Celebrate when the sun the comes up. Celebrate when the week’s work is done. Celebrate when the harvest comes in. Celebrate when the season’s change. Celebrate when you are together. Celebrate when you are alone. Celebrate something. Celebrate always. Celebrate anyway.
In the land of milk and honey sometimes God parts the waters, and slays the enemy at your feet and feeds you from the palm of His hand. But then sometimes He doesn’t. Sometimes He lets us test our wings, strengthen our faith muscles, and deepen our sense of trust beyond what we can see (or feel). Because there is something bigger at stake than comfort. Sometimes life is filled with work and worry and the sky feels like it’s falling down on top of our heads. It’s like that because we are doing something of value. But it is in exactly those times that the commands of the law speak the loudest.
They call out to our hearts:
Remember to Celebrate.
Because in celebrating we remember. We remember our first love. We remember who to turn to. We remember who we are.
Do you know what the majority of the law addresses? Celebration. The consecrated feasts and festivals, the holy sabbath, the sacred rhythms and seasons of the daily life and calendar; the commands of God to cease and celebrate, to worship.
And that is why we know:
God Calls Us To Celebrate.
Celebration rejects the curse. Rejoicing refutes death. Resting conquers chaos. When we celebrate we push back the commotion of life to allow restoration for our souls.
Celebration commands time to stand still.
The strain and the struggle will always be there, but for a moment we let them simply disappear. And our hearts are refreshed as we pause to remember and celebrate.
We are part of a heavenly army fighting in a fallen world. If life wasn’t so hard, we’d be doing it wrong. But that is why God commands us to establish boundary lines to push back the pressure and carve out rhythms that will restore us. It’s written into His law.

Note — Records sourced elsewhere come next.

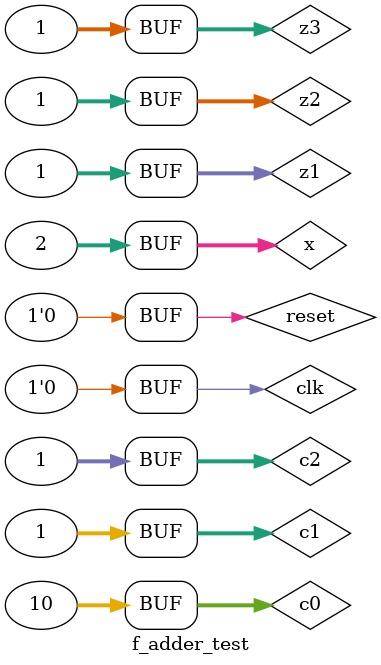
<source format=v>

module mul32ff #(parameter W = 31)
  ( input clk,
    input reset,
   input [W:0] x, y,
   output reg [W:0] z );
  
   // {c,z} = x*y
  always @(posedge clk) begin
    if (reset)
      z <=0;
    else 
    	z <= x*y;
  
  end
endmodule 



module add32ff 
  (input clk,
   input reset,
    input [31:0] x,y,
   output reg [31:0] z);
  //assign z = x+y;
  always @(posedge clk) begin
    if (reset) begin
      z <= 0;
      
    end
    
    else begin
       z  <= x+y;
    end 
  end
  
endmodule 

module for_horner
  (input clk,
   input reset,
    input [31:0]c0,c1,c2, 
    input [31:0] x,
   output wire [31:0] z);
  
  wire [31:0] z1, z2, z3;
  wire [31:0] b = x*x;
  
  mul32ff u1(clk,reset,x,c1,z1);
  mul32ff u2(clk,reset,b,c2,z2);
  add32ff u3(clk,reset,z1,c0,z3);
  add32ff u4(clk,reset,z3,z2,z);
  
  
endmodule


//testbench

// Code your testbench here
// or browse Examples
`timescale 1ns / 1ns
`include "squ_r.v"

module f_adder_test();
  reg clk, reset;
  reg [31:0] c0,c1,c2,z1,z2,z3,x;
  wire [31:0] z;
  
  //mul32ff a1(x,c1, z);
  //add32ff a1(x,y, z);
  for_horner a1(.clk(clk), 
                .reset(reset),
                .c0(c0),
                .c1(c1),
                .c2(c2),
                .x(x),.z(z));
  
    initial begin
    clk = 0;
    #1 clk = ~clk;
    #1 clk = ~clk;
    #1 clk = ~clk;
    #1 clk = ~clk;
    #1 clk = ~clk;
    #1 clk = ~clk;
    #1 clk = ~clk;
    #1 clk = ~clk;
    #1 clk = ~clk;
    #1 clk = ~clk;
    #1 clk = ~clk;
    #1 clk = ~clk;
    #1 clk = ~clk;
    #1 clk = ~clk;
    #1 clk = ~clk;
    #1 clk = ~clk;
  end
   initial
  	 begin
	  $dumpfile("sq.tb.vcd"); $dumpvars(0,f_adder_test);
      reset=0;
      c0=0; c1 = 0;c2=0;z1=0; z2=0; z3=0; x=0;
       
      #2 reset =0;
       #5 c0=4'ha; c1 = 4'h1;c2=4'h1;z1=4'h1; z2=4'h1; z3=4'h1; x=1;
      #3reset=0;
      #10c0=4'ha; c1 = 4'h1;c2=4'h1;z1=4'h1; z2=4'h1; z3=4'h1; x=2;
      
      
    end
endmodule 

</source>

Celebration changes our perspective. It reminds us what we’re fighting and what we’re fighting for. It reconnects us to God and to each other. It rebuilds, restores, refreshes, and refuels.
The Sabbath is a weekly command to rest. The work will wait. A day of rest each week restores connection with God and community. The many seasonal feasts and festivals are calls to defy the urgency of daily demands and raging responsibilities to come away with Him, to be restored. They carve out space in our lives to look up, look around, smile, laugh, sing, dance, play, sleep, converse, commune, snuggle, worship. Life is more than work.

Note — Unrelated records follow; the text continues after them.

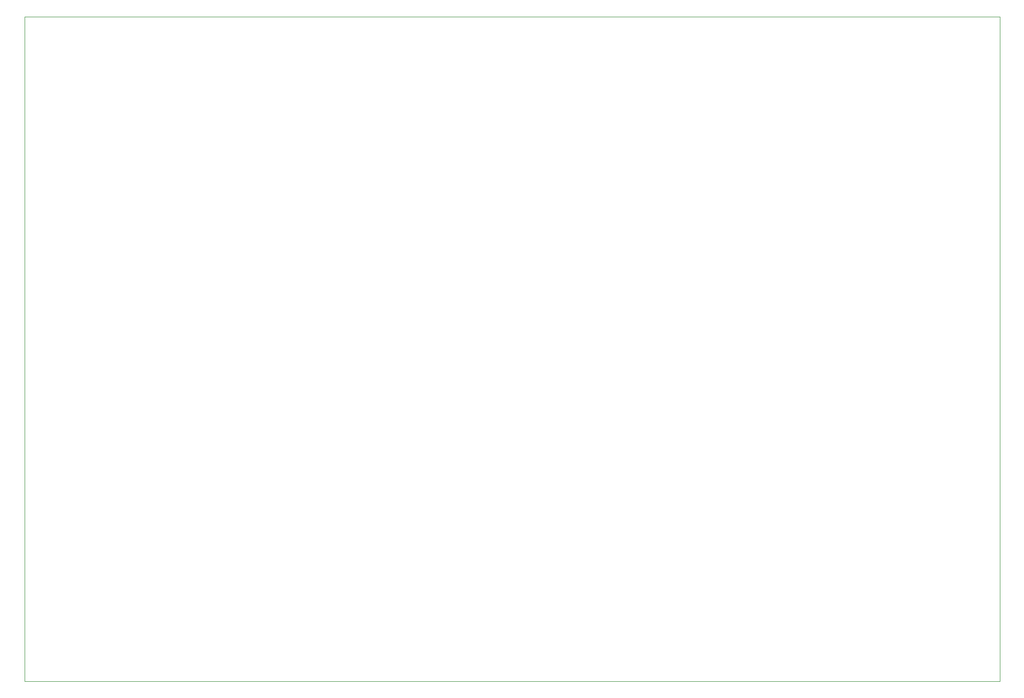
<source format=gbr>
%TF.GenerationSoftware,KiCad,Pcbnew,(5.1.6)-1*%
%TF.CreationDate,2020-09-23T00:55:53+02:00*%
%TF.ProjectId,ExtendedBoard,45787465-6e64-4656-9442-6f6172642e6b,rev?*%
%TF.SameCoordinates,Original*%
%TF.FileFunction,Profile,NP*%
%FSLAX46Y46*%
G04 Gerber Fmt 4.6, Leading zero omitted, Abs format (unit mm)*
G04 Created by KiCad (PCBNEW (5.1.6)-1) date 2020-09-23 00:55:53*
%MOMM*%
%LPD*%
G01*
G04 APERTURE LIST*
%TA.AperFunction,Profile*%
%ADD10C,0.050000*%
%TD*%
G04 APERTURE END LIST*
D10*
X91440000Y-162560000D02*
X91440000Y-48260000D01*
X259080000Y-162560000D02*
X91440000Y-162560000D01*
X259080000Y-48260000D02*
X259080000Y-162560000D01*
X91440000Y-48260000D02*
X259080000Y-48260000D01*
M02*

</source>
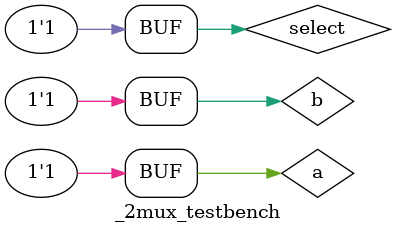
<source format=v>
`define DELAY 20
module _2mux_testbench(); 
reg a, b, select;
wire out;

_2mux mymux (out, a, b, select);

initial begin
a = 1'b0; b = 1'b0; select = 1'b0;
#`DELAY;
a = 1'b0; b = 1'b0; select = 1'b1;
#`DELAY;
a = 1'b0; b = 1'b1; select= 1'b0;
#`DELAY;
a = 1'b0; b = 1'b1; select = 1'b1;
#`DELAY;
a = 1'b1; b = 1'b0; select = 1'b0;
#`DELAY;
a = 1'b1; b = 1'b0; select = 1'b1;
#`DELAY;
a = 1'b1; b = 1'b1; select = 1'b0;
#`DELAY;
a = 1'b1; b = 1'b1; select = 1'b1;
end
 
 
initial
begin
$monitor("time = %2d, a =%1b, b=%1b,  out=%1b, select=%1b", $time, a, b, out,  select);
end
 
endmodule
</source>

We must stop so we can start again.
Just as the sun sets each evening I walk around my home turning on table lamps. The soft light casts a warm glow into each room and welcomes (for me) the end of the day.
God built natural rhythms of celebration into our days, our seasons, our years. What simple rhythms of celebration do you keep?
A cup of tea before bed?
Visits to the farmer’s market on Friday evenings?
Picnics in the park when the weather warms?
Monthly family nights?
Weekly waffles after church on Sundays?
Life will press in on us from all sides. Moses stood there on the banks of the Jordan River that day and warned them it would. But He also promised, “keep your hearts tucked closely into God’s; keep pace with Him, keep pause with Him and you will live in peace.”
In God’s kindness He has reserved pockets of power tucked deep into the corners of life, waiting for us to tap into them. These are the sacred moments of:
May your life be in step with God’s rhythms, as you find peace and pause in the midst of every season. In Jesus’ name, Amen.